# [WORK REQUIRED]
Starting at the line containing "stained for a" and ending at the line containing "brown stain highlights", print every line of the material below exactly, both ends included, and stop there.

# [SUPPLIED MATERIAL]

------------------------------------------------------------

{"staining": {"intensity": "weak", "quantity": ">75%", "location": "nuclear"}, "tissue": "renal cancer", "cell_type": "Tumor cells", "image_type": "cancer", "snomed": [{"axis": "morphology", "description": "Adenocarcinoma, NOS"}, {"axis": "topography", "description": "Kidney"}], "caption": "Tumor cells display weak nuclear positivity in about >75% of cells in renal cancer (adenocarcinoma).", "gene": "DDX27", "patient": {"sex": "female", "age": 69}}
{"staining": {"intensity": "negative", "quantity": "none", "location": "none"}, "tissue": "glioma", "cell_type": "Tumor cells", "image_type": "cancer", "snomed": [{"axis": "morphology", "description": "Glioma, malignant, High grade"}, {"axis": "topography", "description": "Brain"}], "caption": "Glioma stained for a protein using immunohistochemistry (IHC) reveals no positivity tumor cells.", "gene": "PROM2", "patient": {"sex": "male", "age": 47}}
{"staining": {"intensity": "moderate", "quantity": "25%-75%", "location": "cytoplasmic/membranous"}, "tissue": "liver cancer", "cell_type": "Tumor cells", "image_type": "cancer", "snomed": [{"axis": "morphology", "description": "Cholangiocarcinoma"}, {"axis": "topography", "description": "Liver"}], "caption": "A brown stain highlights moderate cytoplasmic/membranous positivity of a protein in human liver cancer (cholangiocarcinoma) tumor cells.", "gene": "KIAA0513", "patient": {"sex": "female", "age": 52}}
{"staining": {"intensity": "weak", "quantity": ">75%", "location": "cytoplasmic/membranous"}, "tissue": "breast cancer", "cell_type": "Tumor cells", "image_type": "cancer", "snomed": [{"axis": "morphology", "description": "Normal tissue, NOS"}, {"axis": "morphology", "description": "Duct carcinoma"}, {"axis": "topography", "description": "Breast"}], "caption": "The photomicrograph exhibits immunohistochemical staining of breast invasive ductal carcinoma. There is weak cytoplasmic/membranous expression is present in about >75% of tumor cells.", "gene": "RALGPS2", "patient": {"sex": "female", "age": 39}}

------------------------------------------------------------

# [WRITTEN ANSWER]
{"staining": {"intensity": "negative", "quantity": "none", "location": "none"}, "tissue": "glioma", "cell_type": "Tumor cells", "image_type": "cancer", "snomed": [{"axis": "morphology", "description": "Glioma, malignant, High grade"}, {"axis": "topography", "description": "Brain"}], "caption": "Glioma stained for a protein using immunohistochemistry (IHC) reveals no positivity tumor cells.", "gene": "PROM2", "patient": {"sex": "male", "age": 47}}
{"staining": {"intensity": "moderate", "quantity": "25%-75%", "location": "cytoplasmic/membranous"}, "tissue": "liver cancer", "cell_type": "Tumor cells", "image_type": "cancer", "snomed": [{"axis": "morphology", "description": "Cholangiocarcinoma"}, {"axis": "topography", "description": "Liver"}], "caption": "A brown stain highlights moderate cytoplasmic/membranous positivity of a protein in human liver cancer (cholangiocarcinoma) tumor cells.", "gene": "KIAA0513", "patient": {"sex": "female", "age": 52}}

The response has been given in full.